[Opening THE INPUT section]

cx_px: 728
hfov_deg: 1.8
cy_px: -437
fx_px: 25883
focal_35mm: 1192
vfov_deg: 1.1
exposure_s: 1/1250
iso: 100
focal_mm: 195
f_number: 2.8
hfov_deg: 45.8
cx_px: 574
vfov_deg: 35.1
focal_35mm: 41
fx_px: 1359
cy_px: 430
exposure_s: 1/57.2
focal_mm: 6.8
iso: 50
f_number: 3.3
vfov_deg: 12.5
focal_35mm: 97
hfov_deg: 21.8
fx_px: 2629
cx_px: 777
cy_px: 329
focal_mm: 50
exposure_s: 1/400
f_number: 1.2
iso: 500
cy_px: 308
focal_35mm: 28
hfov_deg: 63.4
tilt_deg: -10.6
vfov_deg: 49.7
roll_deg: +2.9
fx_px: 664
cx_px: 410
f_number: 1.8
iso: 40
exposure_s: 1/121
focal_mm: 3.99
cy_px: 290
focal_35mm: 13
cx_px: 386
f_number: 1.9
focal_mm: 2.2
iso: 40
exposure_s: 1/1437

[Closing THE INPUT section]
[Opening THE INPUT section]

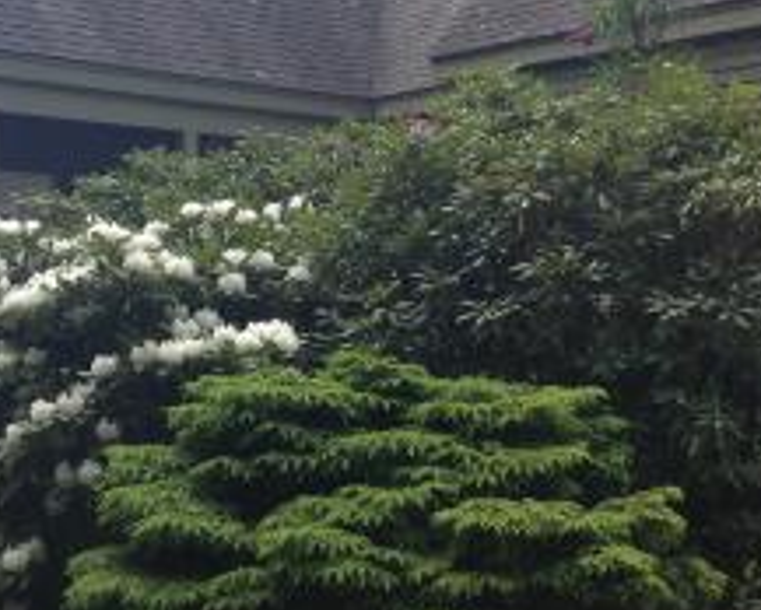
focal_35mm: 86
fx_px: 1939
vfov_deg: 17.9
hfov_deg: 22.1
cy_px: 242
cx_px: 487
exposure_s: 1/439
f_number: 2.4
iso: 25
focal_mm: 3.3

[Closing THE INPUT section]
[Opening THE INPUT section]

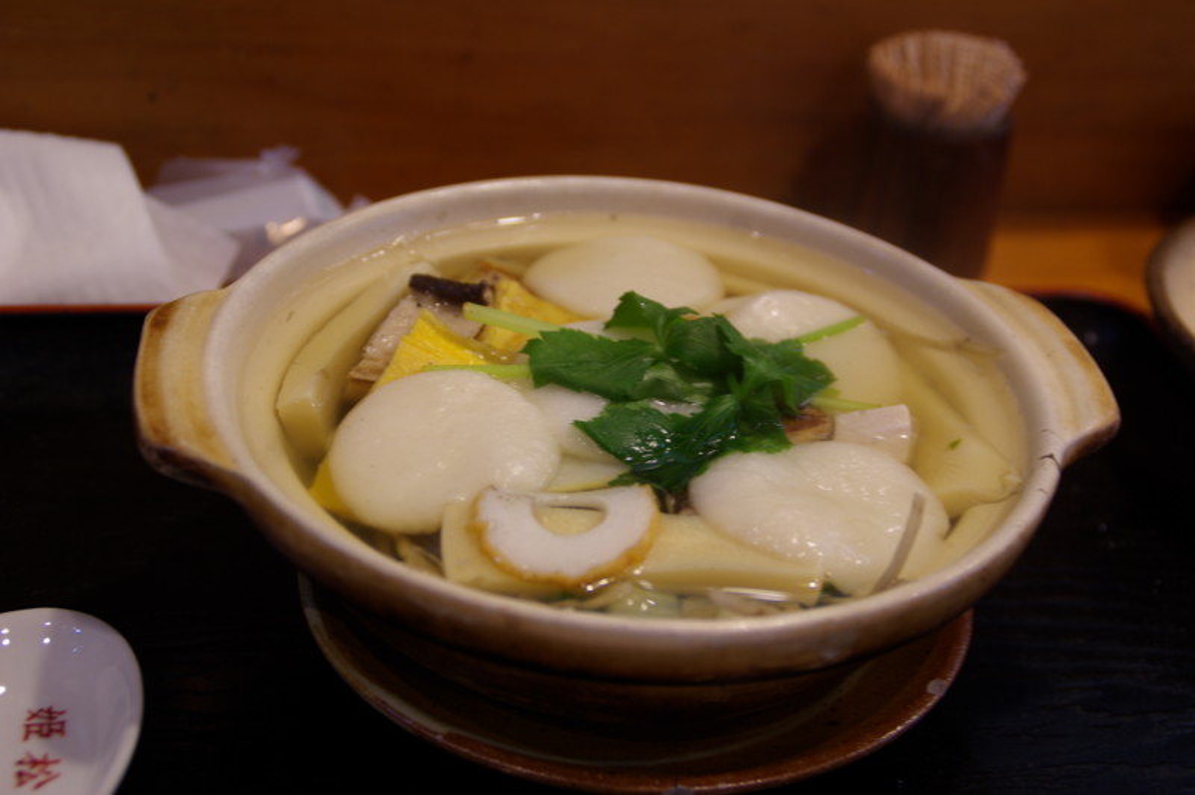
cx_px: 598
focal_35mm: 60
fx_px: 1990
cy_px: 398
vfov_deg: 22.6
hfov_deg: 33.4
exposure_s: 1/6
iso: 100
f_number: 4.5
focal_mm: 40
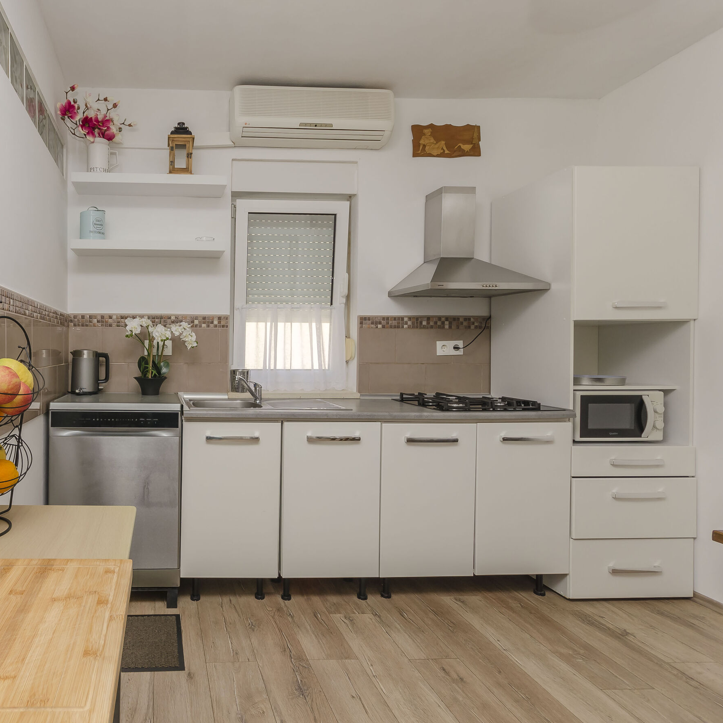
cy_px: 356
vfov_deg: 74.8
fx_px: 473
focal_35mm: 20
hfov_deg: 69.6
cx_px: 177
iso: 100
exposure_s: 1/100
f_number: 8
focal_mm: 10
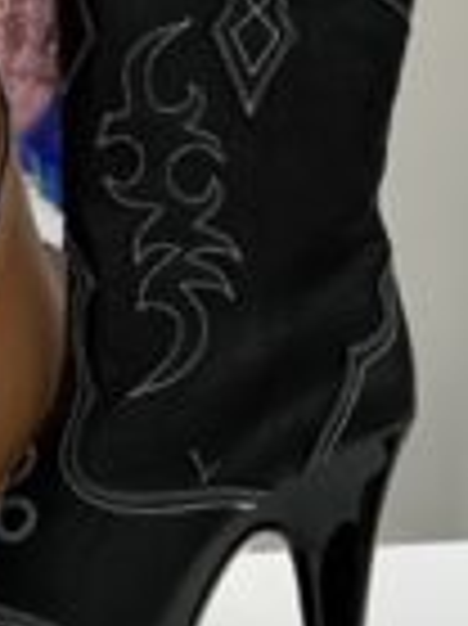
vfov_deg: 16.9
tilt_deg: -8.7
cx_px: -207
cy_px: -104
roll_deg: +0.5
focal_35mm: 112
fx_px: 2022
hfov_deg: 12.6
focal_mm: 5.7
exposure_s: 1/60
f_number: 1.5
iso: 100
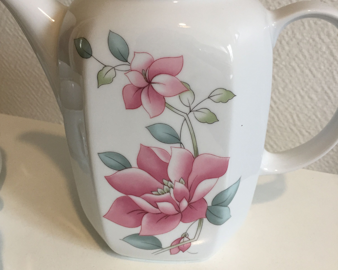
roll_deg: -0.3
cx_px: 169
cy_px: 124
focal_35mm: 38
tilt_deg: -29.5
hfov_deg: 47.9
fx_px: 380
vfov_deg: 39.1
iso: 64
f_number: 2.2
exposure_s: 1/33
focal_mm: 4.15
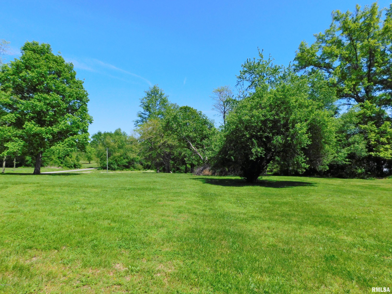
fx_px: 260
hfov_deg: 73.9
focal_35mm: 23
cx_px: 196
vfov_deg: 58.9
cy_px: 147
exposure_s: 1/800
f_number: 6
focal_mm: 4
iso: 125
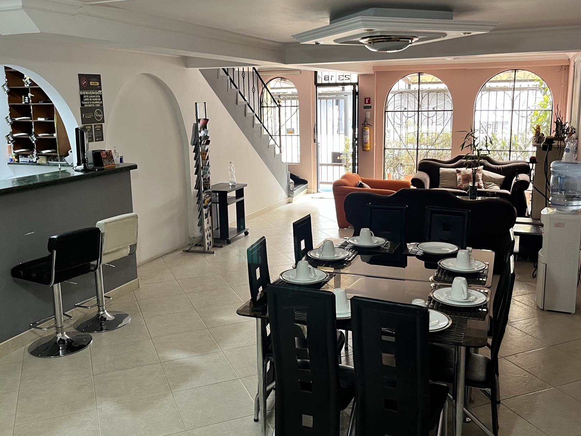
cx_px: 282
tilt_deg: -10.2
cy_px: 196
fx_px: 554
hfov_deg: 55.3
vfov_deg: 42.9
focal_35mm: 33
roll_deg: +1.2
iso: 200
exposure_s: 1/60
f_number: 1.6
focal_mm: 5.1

[Closing THE INPUT section]

WHAT YOU SHOULD DO = From the records above, write out exactly the lines that begin at the line with "exposure_s: 1/100" and end at the line with "focal_mm: 5.1". Pictures must not appear in the output.

RESPONSE =
exposure_s: 1/100
f_number: 8
focal_mm: 10
vfov_deg: 16.9
tilt_deg: -8.7
cx_px: -207
cy_px: -104
roll_deg: +0.5
focal_35mm: 112
fx_px: 2022
hfov_deg: 12.6
focal_mm: 5.7
exposure_s: 1/60
f_number: 1.5
iso: 100
roll_deg: -0.3
cx_px: 169
cy_px: 124
focal_35mm: 38
tilt_deg: -29.5
hfov_deg: 47.9
fx_px: 380
vfov_deg: 39.1
iso: 64
f_number: 2.2
exposure_s: 1/33
focal_mm: 4.15
fx_px: 260
hfov_deg: 73.9
focal_35mm: 23
cx_px: 196
vfov_deg: 58.9
cy_px: 147
exposure_s: 1/800
f_number: 6
focal_mm: 4
iso: 125
cx_px: 282
tilt_deg: -10.2
cy_px: 196
fx_px: 554
hfov_deg: 55.3
vfov_deg: 42.9
focal_35mm: 33
roll_deg: +1.2
iso: 200
exposure_s: 1/60
f_number: 1.6
focal_mm: 5.1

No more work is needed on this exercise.